Simple Experiment on Git Scalability

Have you ever experienced big git repositories growing slow? I was curious to learn more about the scalability of git and ran the following simple experiment:

In a script I made 300 commits and in every commit I added one file with random data to the repository. Moreover, I randomly changed one of the existing files. Then I checked out the old commits in a non-consecutive order. The time for every git operation (git status, git add, git checkout) was measured and is visualized in the following plots. The time required for git commit is negligible in comparison to the other operations and it is therefore omitted in the plots. The size of the file that was added to the repository in every commit was varied in different runs of the experiment (80 chars x 100 lines, 80 chars x 1000 lines, 80 chars x 10,000 lines).
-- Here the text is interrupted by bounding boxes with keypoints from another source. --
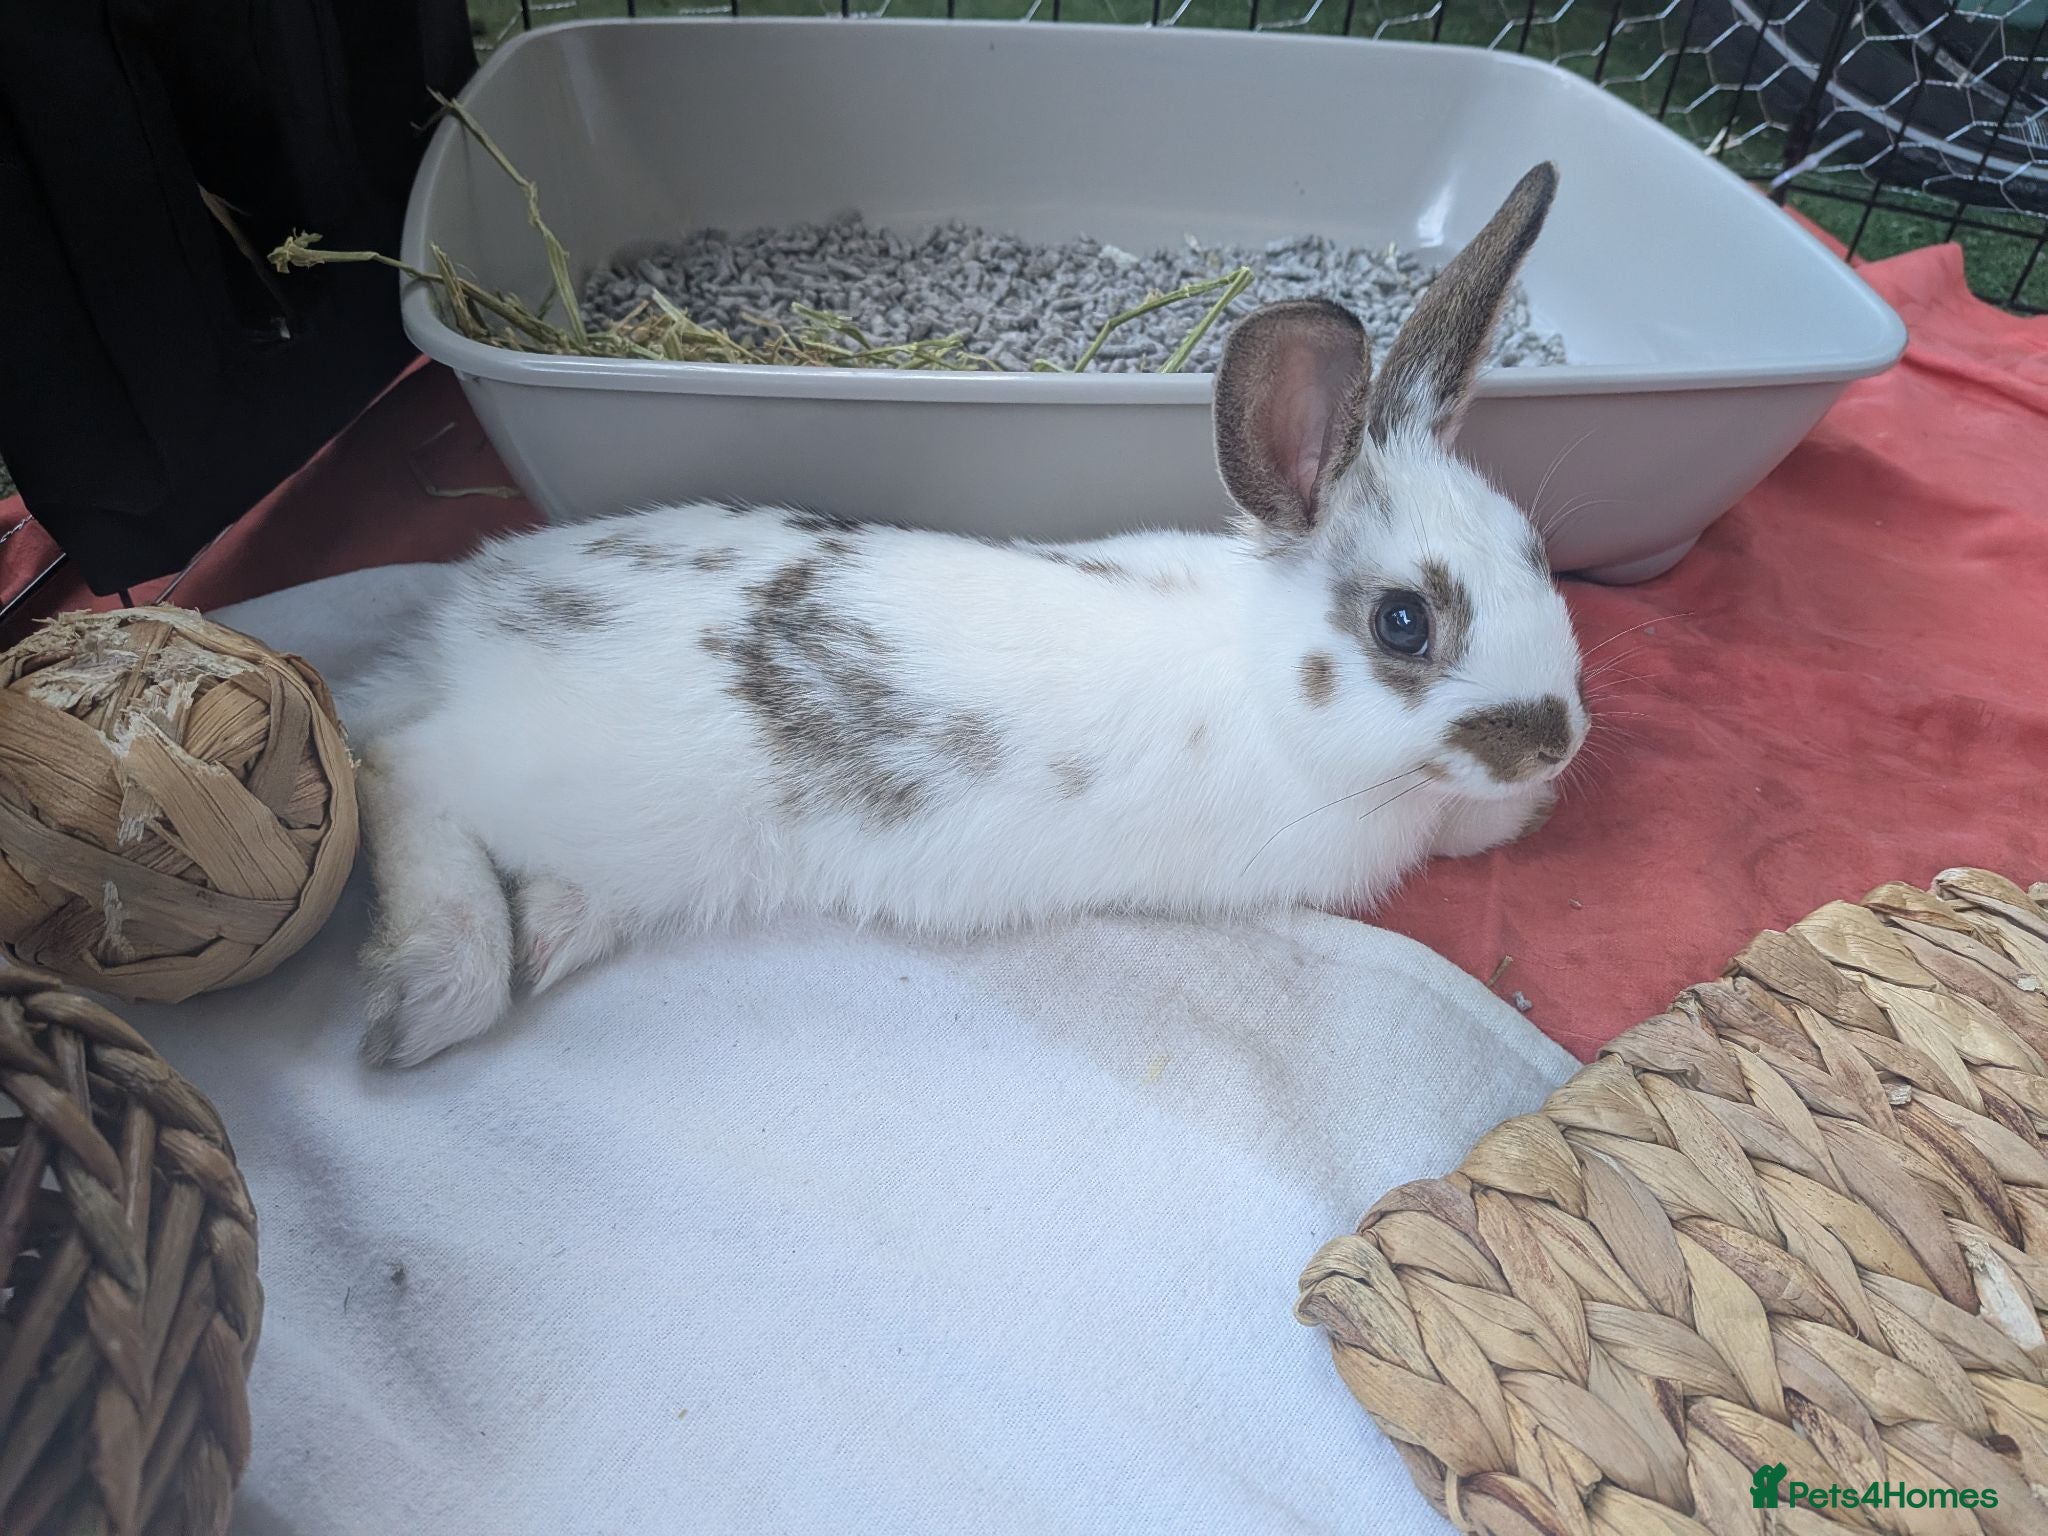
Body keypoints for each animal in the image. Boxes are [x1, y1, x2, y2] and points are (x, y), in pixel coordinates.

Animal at [354, 162, 1586, 1068]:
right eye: (1402, 625)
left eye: (1536, 555)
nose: (1556, 742)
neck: (1264, 677)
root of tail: (460, 628)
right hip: (553, 781)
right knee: (397, 767)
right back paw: (438, 984)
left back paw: (541, 940)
The times presented for git checkout are averaged over the times required for the checkouts of all the individual commits.
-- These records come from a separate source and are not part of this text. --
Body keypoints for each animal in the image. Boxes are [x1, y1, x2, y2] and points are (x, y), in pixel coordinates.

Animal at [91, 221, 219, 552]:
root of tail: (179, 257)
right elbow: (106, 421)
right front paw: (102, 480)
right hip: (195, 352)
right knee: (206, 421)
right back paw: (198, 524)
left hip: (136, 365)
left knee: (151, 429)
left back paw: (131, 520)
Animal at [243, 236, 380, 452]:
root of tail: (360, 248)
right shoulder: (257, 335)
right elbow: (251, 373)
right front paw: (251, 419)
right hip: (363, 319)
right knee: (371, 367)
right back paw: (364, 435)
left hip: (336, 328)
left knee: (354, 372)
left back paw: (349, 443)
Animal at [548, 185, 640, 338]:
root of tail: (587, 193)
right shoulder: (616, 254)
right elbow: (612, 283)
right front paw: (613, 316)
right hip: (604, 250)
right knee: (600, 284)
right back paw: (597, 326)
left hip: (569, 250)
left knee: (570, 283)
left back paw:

1. File with 80 chars x 100 lines added to the repository in every commit.

2. File with 80 chars x 1000 lines added to the repository in every commit.

3. File with 80 chars x 10,000 lines added to the repository in every commit.
The experiment was run in a ramdisk in order to decrease the time required for the overall experiment. I assume that the measured times presented here are higher by a constant factor (~10) for git use with a hard disk.

In the first run of the experiment with 'small' files (80 chars x 100 lines) the operations git status, git add and git checkout seem to scale very linear with the number of commits.

In the second run of the experiment with 'medium' file sizes (80 chars x 1000 lines) more noise on the times required for git add and git status is observed, which make it a bit hard to identify an overall trend. Interestingly, the time required for git add and git status seem to  scale constantly for 'large' file sizes (80 chars x 10,000 lines). The average time required for git checkout seems to scale very linearly in all three runs of the experiment with the number of commits in the repository.

In the second (third) run of the experiment the file size is increased by a factor of 10 (100). As can be observed from the plots, this increases the general times measured for git checkout, but only by a factor of  ~3 (~6).

The Python scripts that were used for the experiment can be downloaded here. Git version 2.7.4 was used for the experiment.